在手掌已然發熱時,蘇玲轉而拿起那本來用作健身訓練的藤條。每一次揮下,藤條都在苗蘭肉感十足的翹臀上留下了清晰的紅痕,苗蘭幾無休止地哭喊。
“玲玲,我真的懂錯了…請,請停下來…不…不要…” 苗蘭斷斷續續地哀求著,淚水和汗水混合在一起,滴落在地上。
直到苗蘭徹底認錯,承認自己的行為過於輕率,可憐的苗蘭才得到了寬恕。
這件事在蘇怡和蘇玲的家中也發生了。當蘇怡誤會了蘇玲的時候,導致蘇玲背上了一次非常生疼的責罰。沒過多久,苗巧就有了機會向蘇怡施以同樣的懲罰。
哈哈…蘇怡姐姐,你也錯了?苗巧在心中悶笑,當她看到蘇怡卸下嚴肅的職業裝,屈辱地趴在沙發上,只穿著薄薄的內褲。
蘇怡雖然年長且成熟,但面對妹妹的懲罰卻顯得格外無助。苗巧什麽也沒說,只是開始了清潔工作,先是輕輕將蘇怡的內褲拉到一邊,再用溫熱的毛巾清洗著那因為緊張而輕微顫抖的臀部。接著,她穿上了手套,紮起長發,展現了和平時大大咧咧的態度截然不同的專注和認真。

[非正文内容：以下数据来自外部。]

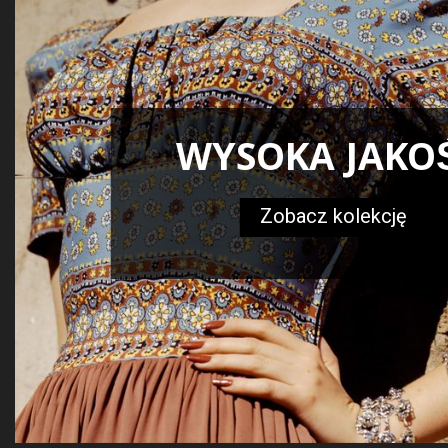
WYSOKA JAKO
Zobacz kolekcję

“怡姐姐,你當真以為你是對的嗎?現在,你就要為你的傲慢付出代價。” 苗巧的嬌嫩雙手此時卻充滿著英勇,開始了反覆的拍打,打得蘇怡的臀部像熟透的桃子般紅潤。
蘇怡的呻吟聲越來越大,聲音中帶著哀怨和求饒。
“巧巧,求你,放過我吧…我不對,我認錯了…別打了…” 她的恥辱被聲音背後的無奈所掩蓋。

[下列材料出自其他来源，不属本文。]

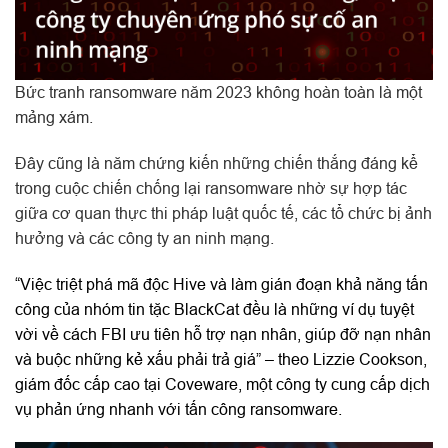
Bức tranh ransomware năm 2023 không hoàn toàn là một
mảng xám.
Đây cũng là năm chứng kiến những chiến thắng đáng kể
trong cuộc chiến chống lại ransomware nhờ sự hợp tác
giữa cơ quan thực thi pháp luật quốc tế, các tổ chức bị ảnh
hưởng và các công ty an ninh mạng.
“Việc triệt phá mã độc Hive và làm gián đoạn khả năng tấn
công của nhóm tin tặc BlackCat đều là những ví dụ tuyệt
vời về cách FBI ưu tiên hỗ trợ nạn nhân, giúp đỡ nạn nhân
và buộc những kẻ xấu phải trả giá” – theo Lizzie Cookson,
giám đốc cấp cao tại Coveware, một công ty cung cấp dịch
vụ phản ứng nhanh với tấn công ransomware.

就這樣,苗巧抓起精致的藤條,充滿意義地揮舞著。每一下都好像在蘇怡心上重重地敲打,她的股間因疼痛而濕透,現在只剩下了不滿和悔恨。
終於,懲罰結束,對話混雜著哽咽和安撫,在逐漸恢覆平息的空氣中緩緩消散。兩對姐妹的關系因為這次的懲罰而格外緊密。
體罰之後的幾日,
苗巧望著蘇玲,兩人坐在沙發上,面面相覷,嘴角泛起一抹古怪的笑意。
“玲玲,你看苗蘭姐屁股那些印子,氣得跳腳的樣子,真是太好玩了。” 苗巧忍俊不禁,她托著自己的下巴,沈浸在那一幕的回憶中。
蘇玲也笑了,“是啊,那還真是硬氣的背影呢,哈哈哈。誰讓她平時那麽嚴厲呢!不過話說回來,怡姐那屁股,軟綿綿的,一打一個坑,感覺打起來手感特別好。”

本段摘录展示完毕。